Request: Restate all the entries exactly as they appear, apart from the pictures.
• • •
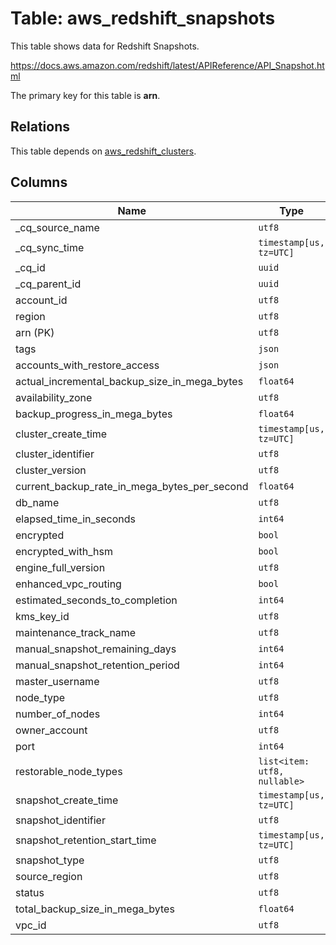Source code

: # Table: aws_redshift_snapshots

This table shows data for Redshift Snapshots.

https://docs.aws.amazon.com/redshift/latest/APIReference/API_Snapshot.html

The primary key for this table is **arn**.

## Relations

This table depends on [aws_redshift_clusters](aws_redshift_clusters).

## Columns

| Name          | Type          |
| ------------- | ------------- |
|_cq_source_name|`utf8`|
|_cq_sync_time|`timestamp[us, tz=UTC]`|
|_cq_id|`uuid`|
|_cq_parent_id|`uuid`|
|account_id|`utf8`|
|region|`utf8`|
|arn (PK)|`utf8`|
|tags|`json`|
|accounts_with_restore_access|`json`|
|actual_incremental_backup_size_in_mega_bytes|`float64`|
|availability_zone|`utf8`|
|backup_progress_in_mega_bytes|`float64`|
|cluster_create_time|`timestamp[us, tz=UTC]`|
|cluster_identifier|`utf8`|
|cluster_version|`utf8`|
|current_backup_rate_in_mega_bytes_per_second|`float64`|
|db_name|`utf8`|
|elapsed_time_in_seconds|`int64`|
|encrypted|`bool`|
|encrypted_with_hsm|`bool`|
|engine_full_version|`utf8`|
|enhanced_vpc_routing|`bool`|
|estimated_seconds_to_completion|`int64`|
|kms_key_id|`utf8`|
|maintenance_track_name|`utf8`|
|manual_snapshot_remaining_days|`int64`|
|manual_snapshot_retention_period|`int64`|
|master_username|`utf8`|
|node_type|`utf8`|
|number_of_nodes|`int64`|
|owner_account|`utf8`|
|port|`int64`|
|restorable_node_types|`list<item: utf8, nullable>`|
|snapshot_create_time|`timestamp[us, tz=UTC]`|
|snapshot_identifier|`utf8`|
|snapshot_retention_start_time|`timestamp[us, tz=UTC]`|
|snapshot_type|`utf8`|
|source_region|`utf8`|
|status|`utf8`|
|total_backup_size_in_mega_bytes|`float64`|
|vpc_id|`utf8`|
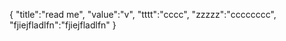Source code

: {
  "title":"read me",
  "value":"v",
  "tttt":"cccc",
  "zzzzz":"cccccccc",
  "fjiejfladlfn":"fjiejfladlfn"
}
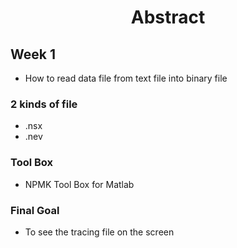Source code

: # <center> Abstract </center>

## Week 1 ##

- How to read data file from text file into binary file

### 2 kinds of file ###

- .nsx
- .nev

### Tool Box ###

- NPMK Tool Box for Matlab

### Final Goal ###

- To see the tracing file on the screen
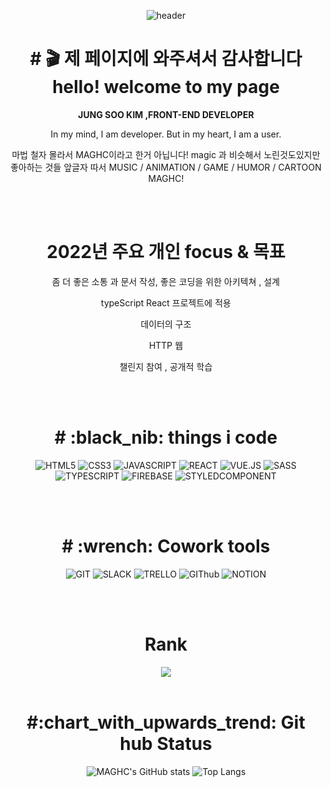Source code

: 
<div align="center">

 
 ![header](https://capsule-render.vercel.app/api?type=waving&color=auto&height=200&section=header&text=MAGHC&fontSize=90)
 
 
<h1># 🎬 제 페이지에 와주셔서 감사합니다 <br>hello! welcome to my page </h1>
<b> JUNG SOO KIM ,FRONT-END DEVELOPER</b>
<p > In my mind, I am developer. But in my heart, I am a user.</p>
<p>마법 철자 몰라서 MAGHC이라고 한거 아닙니다! magic 과 비슷해서 노린것도있지만 <br>
좋아하는 것들 앞글자 따서 MUSIC / ANIMATION / GAME / HUMOR / CARTOON  MAGHC!</p> 



<br>
<br>



<h1> 2022년 주요 개인 focus & 목표  </h1>

<p>  좀 더 좋은 소통 과 문서 작성, 좋은 코딩을 위한 아키텍쳐 , 설계</p>
<p> typeScript  React 프로젝트에 적용 </p>
<p> 데이터의 구조 </p>
<p> HTTP 웹  </p>
<p> 챌린지 참여 , 공개적 학습</p>

<br>
<br>

 

 
<h1># :black_nib: things i code </h1>


![HTML5](https://img.shields.io/badge/-html5-blue?style=plastic=?style=for-the-badge&logo=html5)
![CSS3](https://img.shields.io/badge/-css3-blue?style=plastic=?style=for-the-badge&logo=css3)
![JAVASCRIPT](https://img.shields.io/badge/-javascript-blue?style=plastic=?style=for-the-badge&logo=javascript)
![REACT](https://img.shields.io/badge/-react-blue?style=plastic=?style=for-the-badge&logo=react)
![VUE.JS](https://img.shields.io/badge/-vue.js-green?style=plastic=?style=for-the-badge&logo=vue.js)
![SASS](https://img.shields.io/badge/-sass-green?style=plastic=?style=for-the-badge&logo=sass)
![TYPESCRIPT](https://img.shields.io/badge/-typescript-green?style=plastic=?style=for-the-badge&logo=typescript)
![FIREBASE](https://img.shields.io/badge/-firebase-green?style=plastic=?style=for-the-badge&logo=firebase)
![STYLEDCOMPONENT](https://img.shields.io/badge/-styledcomponents-black?style=plastic=?style=for-the-badge&logo=styled-components)

<br>
<br>


<h1># :wrench: Cowork tools </h1>


![GIT](https://img.shields.io/badge/-git-black?style=plastic=?style=for-the-badge&logo=git)
![SLACK](https://img.shields.io/badge/-slack-black?style=plastic=?style=for-the-badge&logo=slack)
![TRELLO](https://img.shields.io/badge/-trello-black?style=plastic=?style=for-the-badge&logo=trello)
![GIThub](https://img.shields.io/badge/-github-black?style=plastic=?style=for-the-badge&logo=github)
![NOTION](https://img.shields.io/badge/-notion-black?style=plastic=?style=for-the-badge&logo=notion)

<br>
<br>

<h1>Rank</h1>
<a href="https://opgc.me/#/users/MAGHC" target="_blank"><img src="https://api.opgc.me/githubs/users/MAGHC/tag/?theme=basic" /></a>

<br>
<br>

<h1> #:chart_with_upwards_trend: Git hub Status </h1>

![MAGHC's GitHub stats](https://github-readme-stats.vercel.app/api?username=MAGHC&show_icons=true&theme=radical)
![Top Langs](https://github-readme-stats.vercel.app/api/top-langs/?username=MAGHC&layout=compact&theme=tokyonight)

 
 
 


</div>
• • •
Exercise response:
Source code

: # Table: aws_redshift_snapshots

This table shows data for Redshift Snapshots.

https://docs.aws.amazon.com/redshift/latest/APIReference/API_Snapshot.html

The primary key for this table is **arn**.

## Relations

This table depends on [aws_redshift_clusters](aws_redshift_clusters).

## Columns

| Name          | Type          |
| ------------- | ------------- |
|_cq_source_name|`utf8`|
|_cq_sync_time|`timestamp[us, tz=UTC]`|
|_cq_id|`uuid`|
|_cq_parent_id|`uuid`|
|account_id|`utf8`|
|region|`utf8`|
|arn (PK)|`utf8`|
|tags|`json`|
|accounts_with_restore_access|`json`|
|actual_incremental_backup_size_in_mega_bytes|`float64`|
|availability_zone|`utf8`|
|backup_progress_in_mega_bytes|`float64`|
|cluster_create_time|`timestamp[us, tz=UTC]`|
|cluster_identifier|`utf8`|
|cluster_version|`utf8`|
|current_backup_rate_in_mega_bytes_per_second|`float64`|
|db_name|`utf8`|
|elapsed_time_in_seconds|`int64`|
|encrypted|`bool`|
|encrypted_with_hsm|`bool`|
|engine_full_version|`utf8`|
|enhanced_vpc_routing|`bool`|
|estimated_seconds_to_completion|`int64`|
|kms_key_id|`utf8`|
|maintenance_track_name|`utf8`|
|manual_snapshot_remaining_days|`int64`|
|manual_snapshot_retention_period|`int64`|
|master_username|`utf8`|
|node_type|`utf8`|
|number_of_nodes|`int64`|
|owner_account|`utf8`|
|port|`int64`|
|restorable_node_types|`list<item: utf8, nullable>`|
|snapshot_create_time|`timestamp[us, tz=UTC]`|
|snapshot_identifier|`utf8`|
|snapshot_retention_start_time|`timestamp[us, tz=UTC]`|
|snapshot_type|`utf8`|
|source_region|`utf8`|
|status|`utf8`|
|total_backup_size_in_mega_bytes|`float64`|
|vpc_id|`utf8`|
Source code

: {
  "title":"read me",
  "value":"v",
  "tttt":"cccc",
  "zzzzz":"cccccccc",
  "fjiejfladlfn":"fjiejfladlfn"
}
Source code

: # <center> Abstract </center>

## Week 1 ##

- How to read data file from text file into binary file

### 2 kinds of file ###

- .nsx
- .nev

### Tool Box ###

- NPMK Tool Box for Matlab

### Final Goal ###

- To see the tracing file on the screen
Source code

: 
<div align="center">

 
 ![header](https://capsule-render.vercel.app/api?type=waving&color=auto&height=200&section=header&text=MAGHC&fontSize=90)
 
 
<h1># 🎬 제 페이지에 와주셔서 감사합니다 <br>hello! welcome to my page </h1>
<b> JUNG SOO KIM ,FRONT-END DEVELOPER</b>
<p > In my mind, I am developer. But in my heart, I am a user.</p>
<p>마법 철자 몰라서 MAGHC이라고 한거 아닙니다! magic 과 비슷해서 노린것도있지만 <br>
좋아하는 것들 앞글자 따서 MUSIC / ANIMATION / GAME / HUMOR / CARTOON  MAGHC!</p> 



<br>
<br>



<h1> 2022년 주요 개인 focus & 목표  </h1>

<p>  좀 더 좋은 소통 과 문서 작성, 좋은 코딩을 위한 아키텍쳐 , 설계</p>
<p> typeScript  React 프로젝트에 적용 </p>
<p> 데이터의 구조 </p>
<p> HTTP 웹  </p>
<p> 챌린지 참여 , 공개적 학습</p>

<br>
<br>

 

 
<h1># :black_nib: things i code </h1>


![HTML5](https://img.shields.io/badge/-html5-blue?style=plastic=?style=for-the-badge&logo=html5)
![CSS3](https://img.shields.io/badge/-css3-blue?style=plastic=?style=for-the-badge&logo=css3)
![JAVASCRIPT](https://img.shields.io/badge/-javascript-blue?style=plastic=?style=for-the-badge&logo=javascript)
![REACT](https://img.shields.io/badge/-react-blue?style=plastic=?style=for-the-badge&logo=react)
![VUE.JS](https://img.shields.io/badge/-vue.js-green?style=plastic=?style=for-the-badge&logo=vue.js)
![SASS](https://img.shields.io/badge/-sass-green?style=plastic=?style=for-the-badge&logo=sass)
![TYPESCRIPT](https://img.shields.io/badge/-typescript-green?style=plastic=?style=for-the-badge&logo=typescript)
![FIREBASE](https://img.shields.io/badge/-firebase-green?style=plastic=?style=for-the-badge&logo=firebase)
![STYLEDCOMPONENT](https://img.shields.io/badge/-styledcomponents-black?style=plastic=?style=for-the-badge&logo=styled-components)

<br>
<br>


<h1># :wrench: Cowork tools </h1>


![GIT](https://img.shields.io/badge/-git-black?style=plastic=?style=for-the-badge&logo=git)
![SLACK](https://img.shields.io/badge/-slack-black?style=plastic=?style=for-the-badge&logo=slack)
![TRELLO](https://img.shields.io/badge/-trello-black?style=plastic=?style=for-the-badge&logo=trello)
![GIThub](https://img.shields.io/badge/-github-black?style=plastic=?style=for-the-badge&logo=github)
![NOTION](https://img.shields.io/badge/-notion-black?style=plastic=?style=for-the-badge&logo=notion)

<br>
<br>

<h1>Rank</h1>
<a href="https://opgc.me/#/users/MAGHC" target="_blank"><img src="https://api.opgc.me/githubs/users/MAGHC/tag/?theme=basic" /></a>

<br>
<br>

<h1> #:chart_with_upwards_trend: Git hub Status </h1>

![MAGHC's GitHub stats](https://github-readme-stats.vercel.app/api?username=MAGHC&show_icons=true&theme=radical)
![Top Langs](https://github-readme-stats.vercel.app/api/top-langs/?username=MAGHC&layout=compact&theme=tokyonight)

 
 
 


</div>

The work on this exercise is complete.